- Opening Delimiter -

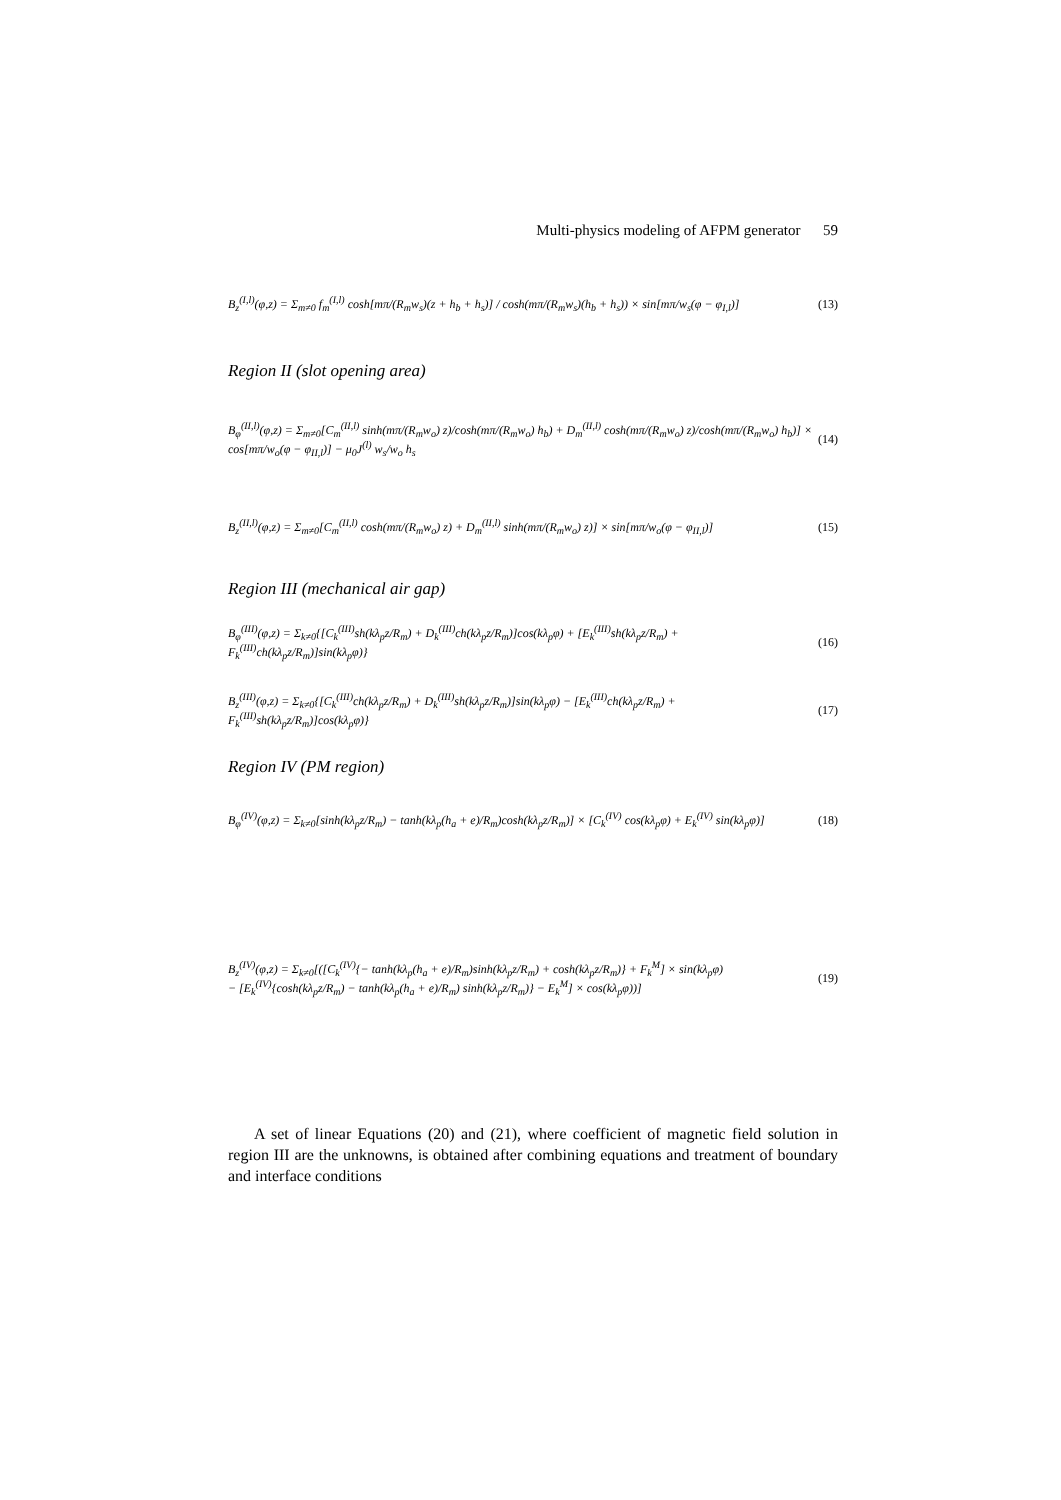Multi-physics modeling of AFPM generator 59
B<sub>z</sub><sup>(I,l)</sup>(φ,z) = Σ<sub>m≠0</sub> f<sub>m</sub><sup>(I,l)</sup> cosh[mπ/(R<sub>m</sub>w<sub>s</sub>)(z + h<sub>b</sub> + h<sub>s</sub>)] / cosh(mπ/(R<sub>m</sub>w<sub>s</sub>)(h<sub>b</sub> + h<sub>s</sub>)) × sin[mπ/w<sub>s</sub>(φ − φ<sub>I,l</sub>)] (13)
Region II (slot opening area)
B<sub>φ</sub><sup>(II,l)</sup>(φ,z) = Σ<sub>m≠0</sub>[C<sub>m</sub><sup>(II,l)</sup> sinh(mπ/(R<sub>m</sub>w<sub>o</sub>) z)/cosh(mπ/(R<sub>m</sub>w<sub>o</sub>) h<sub>b</sub>) + D<sub>m</sub><sup>(II,l)</sup> cosh(mπ/(R<sub>m</sub>w<sub>o</sub>) z)/cosh(mπ/(R<sub>m</sub>w<sub>o</sub>) h<sub>b</sub>)] × cos[mπ/w<sub>o</sub>(φ − φ<sub>II,l</sub>)] − μ<sub>0</sub>J<sup>(l)</sup> w<sub>s</sub>/w<sub>o</sub> h<sub>s</sub> (14)
B<sub>z</sub><sup>(II,l)</sup>(φ,z) = Σ<sub>m≠0</sub>[C<sub>m</sub><sup>(II,l)</sup> cosh(mπ/(R<sub>m</sub>w<sub>o</sub>) z) + D<sub>m</sub><sup>(II,l)</sup> sinh(mπ/(R<sub>m</sub>w<sub>o</sub>) z)] × sin[mπ/w<sub>o</sub>(φ − φ<sub>II,l</sub>)] (15)
Region III (mechanical air gap)
B<sub>φ</sub><sup>(III)</sup>(φ,z) = Σ<sub>k≠0</sub>{[C<sub>k</sub><sup>(III)</sup>sh(kλ<sub>p</sub>z/R<sub>m</sub>) + D<sub>k</sub><sup>(III)</sup>ch(kλ<sub>p</sub>z/R<sub>m</sub>)]cos(kλ<sub>p</sub>φ) + [E<sub>k</sub><sup>(III)</sup>sh(kλ<sub>p</sub>z/R<sub>m</sub>) + F<sub>k</sub><sup>(III)</sup>ch(kλ<sub>p</sub>z/R<sub>m</sub>)]sin(kλ<sub>p</sub>φ)} (16)
B<sub>z</sub><sup>(III)</sup>(φ,z) = Σ<sub>k≠0</sub>{[C<sub>k</sub><sup>(III)</sup>ch(kλ<sub>p</sub>z/R<sub>m</sub>) + D<sub>k</sub><sup>(III)</sup>sh(kλ<sub>p</sub>z/R<sub>m</sub>)]sin(kλ<sub>p</sub>φ) − [E<sub>k</sub><sup>(III)</sup>ch(kλ<sub>p</sub>z/R<sub>m</sub>) + F<sub>k</sub><sup>(III)</sup>sh(kλ<sub>p</sub>z/R<sub>m</sub>)]cos(kλ<sub>p</sub>φ)} (17)
Region IV (PM region)
B<sub>φ</sub><sup>(IV)</sup>(φ,z) = Σ<sub>k≠0</sub>[sinh(kλ<sub>p</sub>z/R<sub>m</sub>) − tanh(kλ<sub>p</sub>(h<sub>a</sub> + e)/R<sub>m</sub>)cosh(kλ<sub>p</sub>z/R<sub>m</sub>)] × [C<sub>k</sub><sup>(IV)</sup> cos(kλ<sub>p</sub>φ) + E<sub>k</sub><sup>(IV)</sup> sin(kλ<sub>p</sub>φ)] (18)
B<sub>z</sub><sup>(IV)</sup>(φ,z) = Σ<sub>k≠0</sub>[([C<sub>k</sub><sup>(IV)</sup>{− tanh(kλ<sub>p</sub>(h<sub>a</sub> + e)/R<sub>m</sub>)sinh(kλ<sub>p</sub>z/R<sub>m</sub>) + cosh(kλ<sub>p</sub>z/R<sub>m</sub>)} + F<sub>k</sub><sup>M</sup>] × sin(kλ<sub>p</sub>φ)
− [E<sub>k</sub><sup>(IV)</sup>{cosh(kλ<sub>p</sub>z/R<sub>m</sub>) − tanh(kλ<sub>p</sub>(h<sub>a</sub> + e)/R<sub>m</sub>) sinh(kλ<sub>p</sub>z/R<sub>m</sub>)} − E<sub>k</sub><sup>M</sup>] × cos(kλ<sub>p</sub>φ))] (19)
A set of linear Equations (20) and (21), where coefficient of magnetic field solution in region III are the unknowns, is obtained after combining equations and treatment of boundary and interface conditions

- Closing Delimiter -

→ **About this task**
After locating the line with "Region IV (PM region)" in the material above, return it and each line after it exactly, ending at the line with "E<sub>k</sub><sup>(IV)</sup> sin(kλ<sub>p</sub>φ)] (18)".

→ **Problem solution**
Region IV (PM region)
B<sub>φ</sub><sup>(IV)</sup>(φ,z) = Σ<sub>k≠0</sub>[sinh(kλ<sub>p</sub>z/R<sub>m</sub>) − tanh(kλ<sub>p</sub>(h<sub>a</sub> + e)/R<sub>m</sub>)cosh(kλ<sub>p</sub>z/R<sub>m</sub>)] × [C<sub>k</sub><sup>(IV)</sup> cos(kλ<sub>p</sub>φ) + E<sub>k</sub><sup>(IV)</sup> sin(kλ<sub>p</sub>φ)] (18)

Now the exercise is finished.